DUBAI: Dans un contexte de croissance exponentielle des besoins en infrastructures numériques et de pression accrue sur les ressources naturelles, Veolia et Amazon annoncent un partenariat structurant visant à transformer la gestion de l’eau dans les data centers. L’ambition : substituer l’eau potable par des eaux usées traitées pour les besoins de refroidissement, un poste particulièrement consommateur dans ces installations critiques.

Cette collaboration associe l’expertise de Veolia, leader mondial des technologies de l’eau et des services à l’environnement, aux capacités d’Amazon en matière de cloud et d’intelligence artificielle. Ensemble, les deux groupes entendent concevoir et déployer des stratégies de gestion de l’eau plus durables, adaptées aux data centers de nouvelle génération.

Le projet pilote sera lancé dans le Mississippi, où Veolia accompagnera les opérations d’Amazon afin de réduire significativement leur consommation d’eau potable. À l'horizon 2027, une première installation devrait entrer en service, marquant une étape importante : il s’agira du premier data center d’Amazon dans cet État à recourir à de l’eau recyclée pour ses systèmes de refroidissement.

Une innovation industrielle au service de la sobriété hydrique

Au cœur du dispositif, des systèmes de traitement de l’eau développés par Veolia, à la fois autonomes, modulaires et conteneurisés. Ces unités seront capables de capter des effluents issus de stations d’épuration locales ainsi que d’autres sources disponibles, puis de les transformer en une ressource conforme aux exigences de qualité des procédés industriels de refroidissement.

Cette approche permet de convertir un déchet en ressource stratégique, tout en limitant le recours aux nappes phréatiques et aux réseaux d’eau potable, particulièrement sollicités dans certaines régions. Une fois pleinement opérationnel, le projet devrait permettre de réutiliser plus de 314 millions de litres d’eau potable par an. Ce volume correspond à la consommation annuelle d’environ 760 foyers américains — une économie significative à l’échelle locale.
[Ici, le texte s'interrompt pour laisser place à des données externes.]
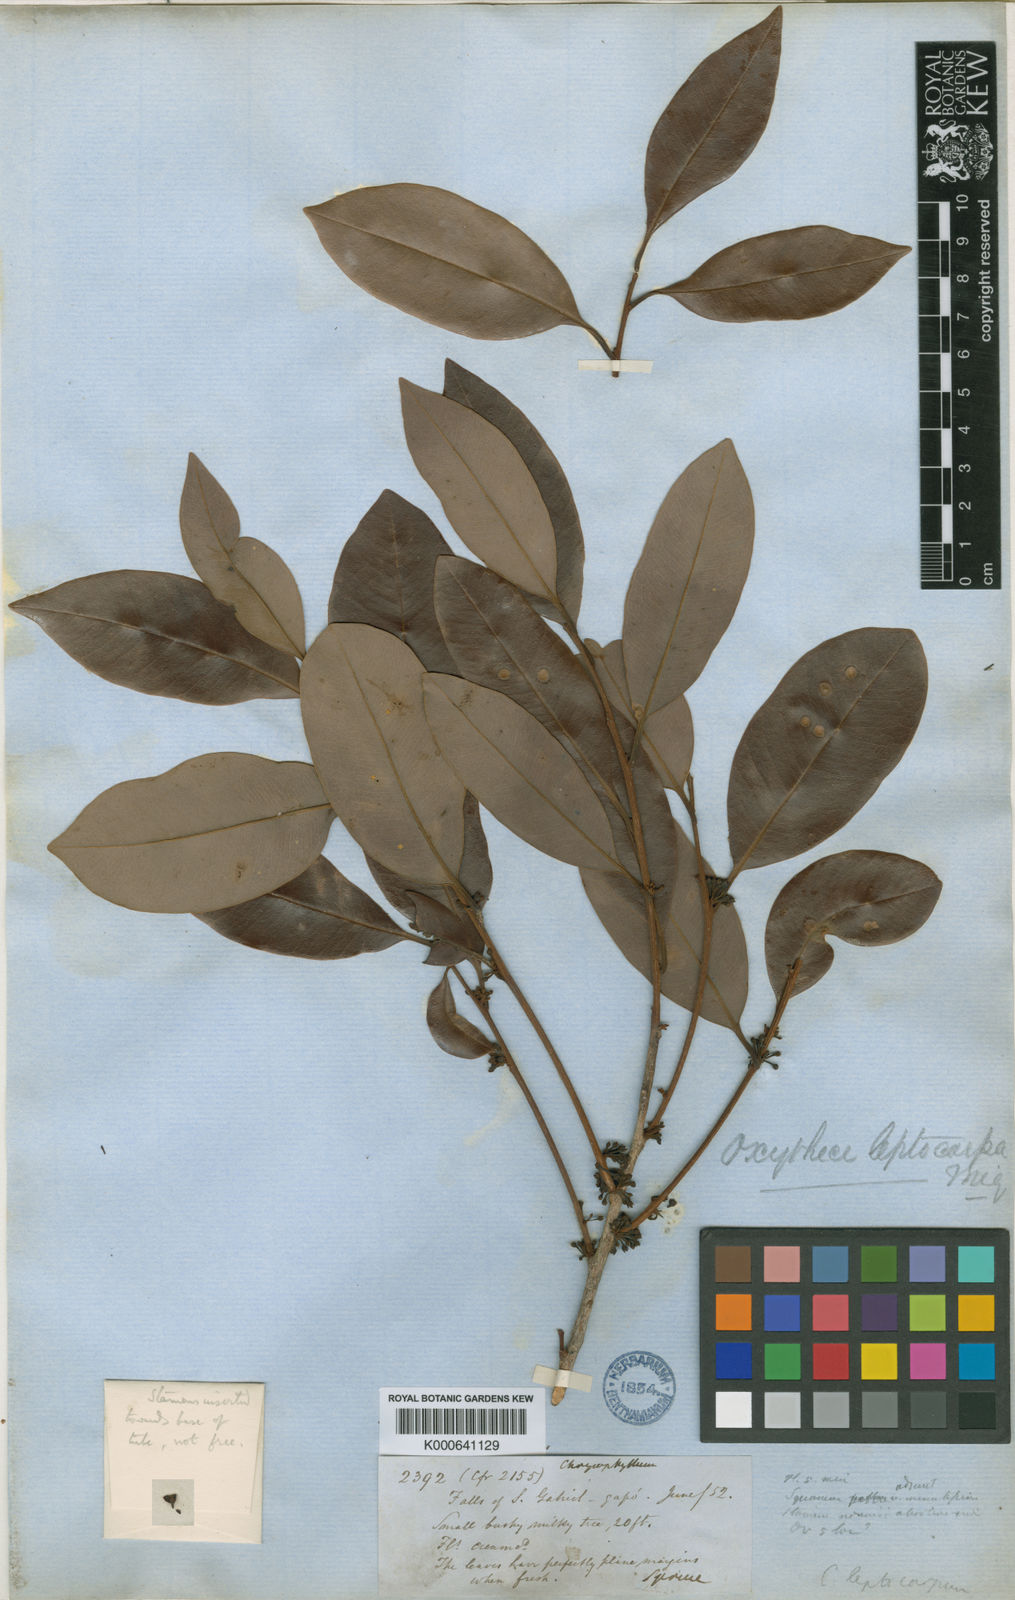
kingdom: Plantae
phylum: Tracheophyta
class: Magnoliopsida
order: Ericales
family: Sapotaceae
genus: Pouteria
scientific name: Pouteria elegans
Au-delà de la performance environnementale, cette solution répond également à des enjeux de continuité opérationnelle. En sécurisant l’approvisionnement en eau via des sources alternatives, elle renforce la résilience des data centers face aux risques de stress hydrique ou de restrictions d’usage.

Un modèle réplicable à l’échelle mondiale

L’un des atouts majeurs du dispositif réside dans sa conception modulaire. Les systèmes conteneurisés de Veolia peuvent être déployés rapidement et adaptés aux spécificités locales, ce qui ouvre la voie à une duplication de la solution sur d’autres sites d’Amazon dans le monde.

Cette logique d’industrialisation s’inscrit dans la nouvelle offre « Data Center Resource 360 » développée par Veolia. Celle-ci vise à optimiser l’ensemble des flux de ressources — eau, énergie, déchets — au sein des data centers, en s’appuyant sur des technologies avancées et des outils de pilotage numérique.

Pour Amazon, cette initiative constitue un levier concret pour atteindre son objectif d’empreinte eau positive dans l’ensemble de ses opérations directes de data centers d’ici 2030. Cela implique non seulement de réduire ses prélèvements, mais aussi de contribuer activement à la restauration des ressources en eau dans les territoires où l’entreprise est implantée.